One accusation made about the Pinoy Version New Testament is that it “takes away the holiness of the Scriptures”.  Holiness is an attribute of God and nothing can change that.  PBS translations have retained the meaning of the text and the element of holiness in the translation, as you can see from these examples:

Luke 22.41-42

Ang Biblia 2001

At siya’y humiwalay sa kanila na may agwat na isang itsang bato; at siya’y nanikluhod at nanalangin.  Na sinasabi, “Ama, kung ibig mo, ilayo mo sa akin ang sarong ito gayon ma’y huwag mangyari ang aking kalooban, kundi ang iyo.”

The element of holiness is observed by many through the formality of the language in the rendering of Ang Biblia.  This formality is supported by retaining the literal rendering of may agwat na isang itsang bato ‘about a stone’s throw’; archaic forms in nanikluhod; sarong ‘cup’; gayong and kalooban archaic forms.  But this formal way is not the way the young people speak.

Magandang Balita Biblia  (MBB) 2018

Iniwan niya sila at pumunta sa di-kalayuan at doo’y lumuhod at nanalangin.  Sabi niya, “Ama, kung loloobin mo, ilayo mo sa akin ang kopang ito, ngunit huwag ang kalooban ko ang masunod, kundi ang kalooban mo.”

In this rendering of MBB, the words ama ‘father’; kung loloobin mo ‘if you will’ and  huwag ang kalooban ko  ‘not my will’; make the translation sound formal. They are words not used in a casual or informal conversation. 

Pinoy Version 2018

Iniwan nya sila, lumayo nang konti bago lumuhod at nag-pray, “Tatay, please, kung pwede po, wag ko nang maranasan ang paghihirap na to. Pero dapat mangyari ang gusto mo, hindi yung gusto ko.”
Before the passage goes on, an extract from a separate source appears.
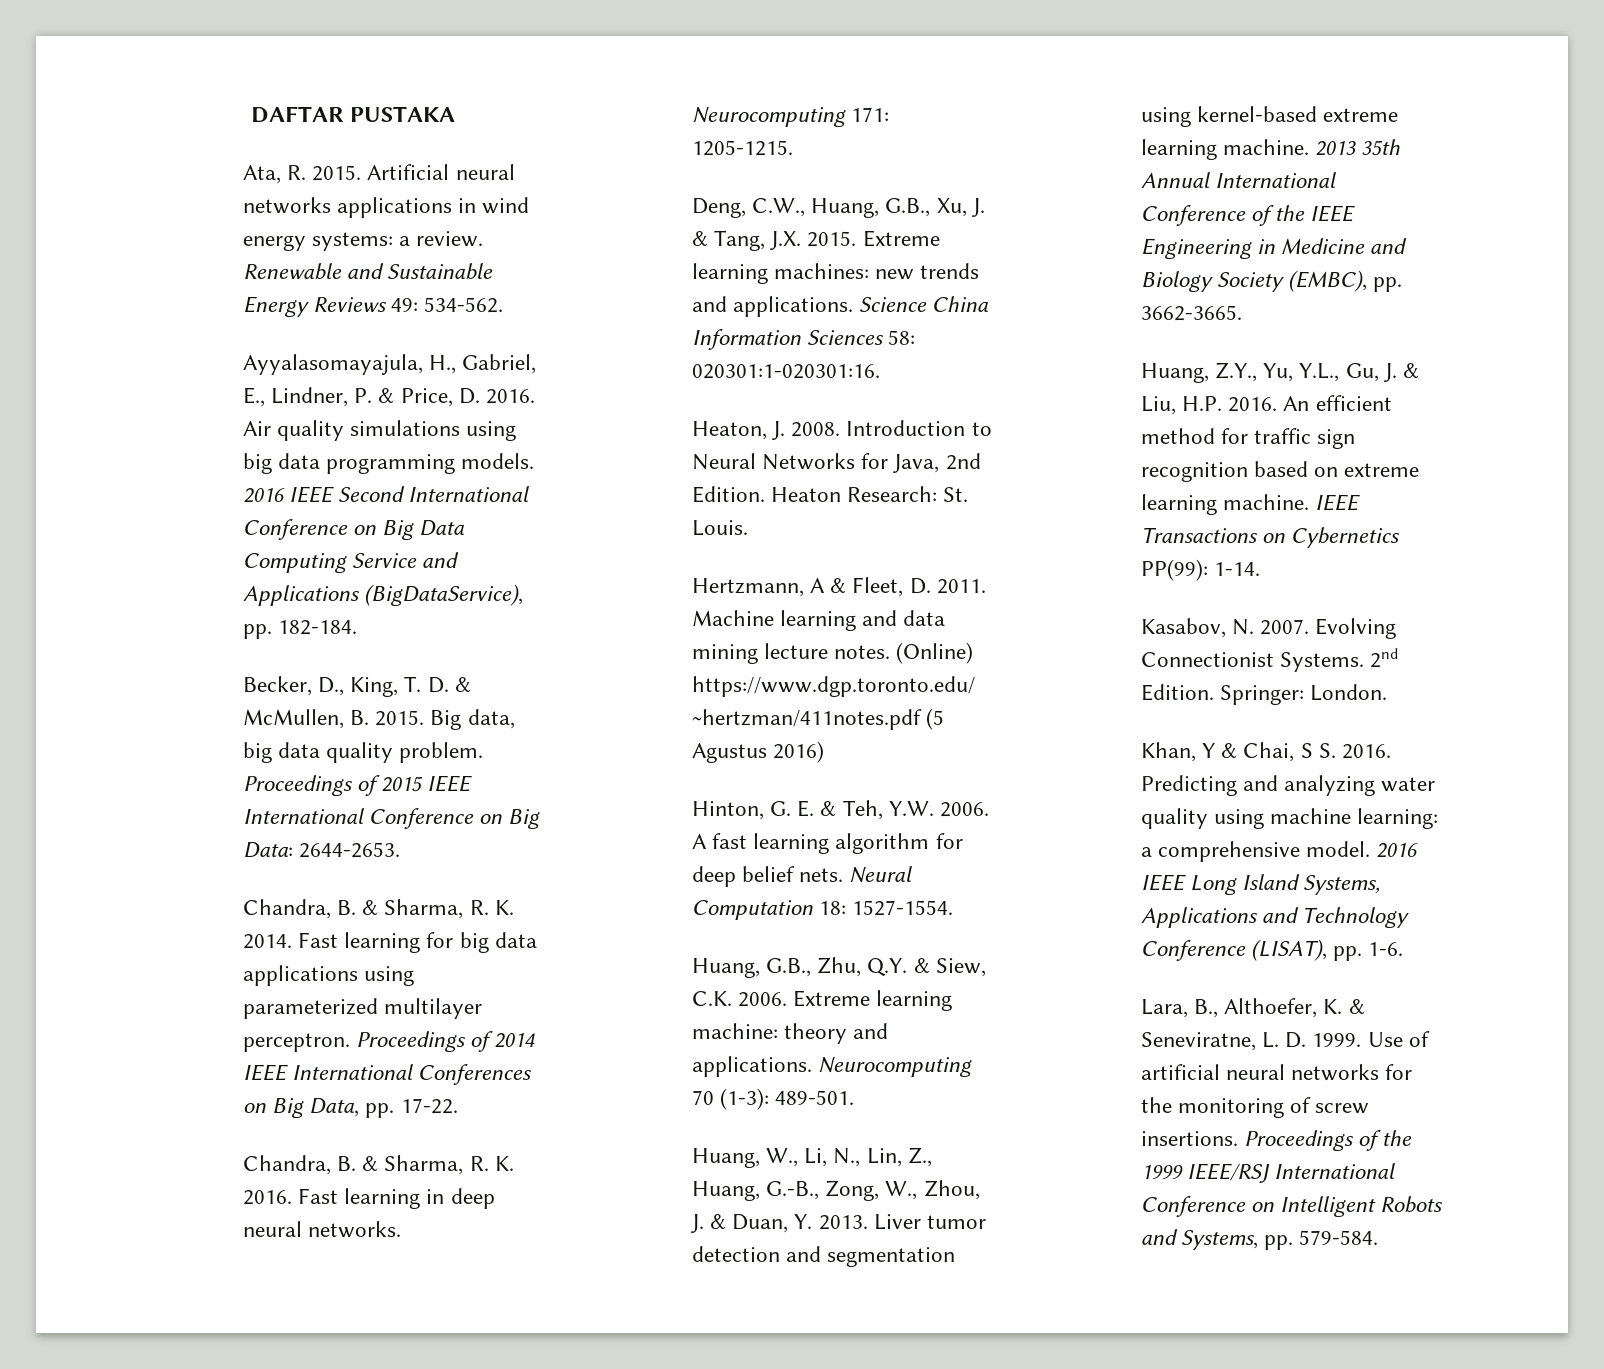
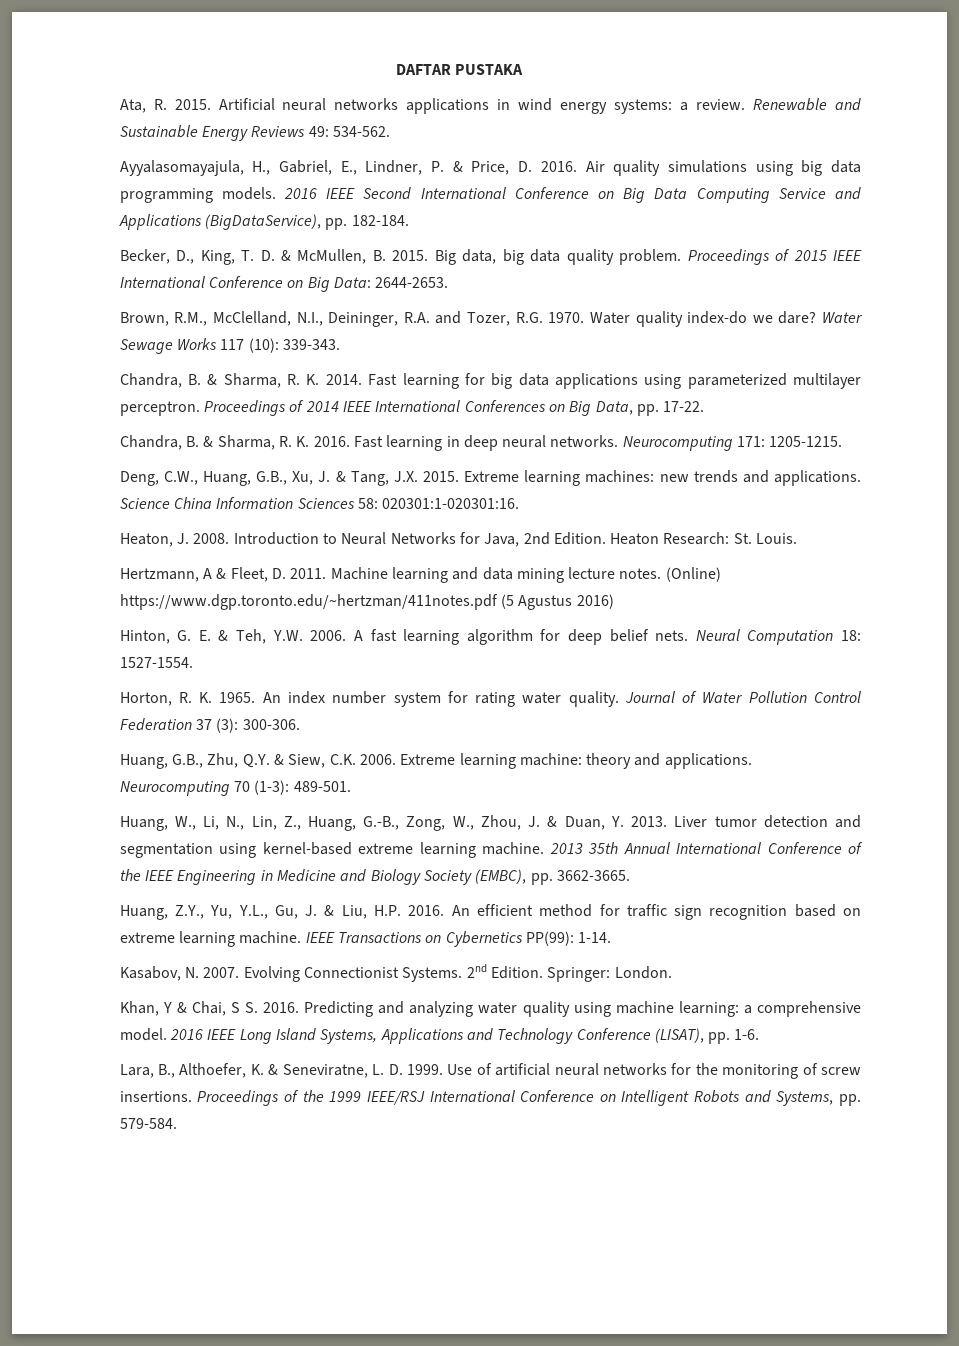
(400, 850) none -> [119,311,864,327] [119,338,340,354] // Brown, R.M., McClelland, N.I., Deininger, R.A. and Tozer, R.G. 1970. Water quality index-do we dare? Water Sewage Works 117 (10): 339-343.
(954, 908) none -> [119,691,861,707] [119,718,300,733] // Horton, R. K. 1965. An index number system for rating water quality. Journal of Water Pollution Control Federation 37 (3): 300-306.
Terms used in an ordinary conversation are: tatay instead of ama; konti rather than di-kalayuan; nag-pray instead of nanalangin; pwede instead of kung loloobin mo; gusto mo instead of kalooban mo.  These words have the same corresponding terms in the Ang Biblia and MBB.  The same meaning of holiness is expressed in a different way, in an informal way. This is the meaning of casual or informal rendering but within the bounds of reverent language.

Our Continuing Commitment

The goal of PBS is for all Filipinos to read the Bible and encounter God in a meaningful way.  If a Bible translation is difficult to understand, people will not read it.  So, it has to be easy. It can be easy if it captures the way people naturally speak. Many Filipinos have reached a stage where many times, the most natural way to speak is to use a heterogeneous language.  For many young Filipinos, there is now a gap between the way people speak and the way Bibles are written.  The Pinoy Version New Testament wants to bridge that gap to serve the Scripture requirements of this young generation.  The Pinoy Version New Testament uses the language young people use everyday.  As a result of all these, the language may sound informal.  But the element of reverence in the Pinoy language is maintained in spite of the informality. 

The PBS is committed to serve the Scripture requirements of all Filipinos. We are committed to provide all Filipinos with translations that continue the legacy of the early Christians and the succeeding generations of believers who transmitted to us God’s Holy Word.  We will continue to provide you with translations that are faithful and meaningful, but also reverent and responsive to the needs of every Filipino, especially during this time of global pandemic. May God’s Word continue to heal, restore, and unite us all.  We also enjoin everyone to pray for PBS, that we will always live by our divine mandate. God bless us all!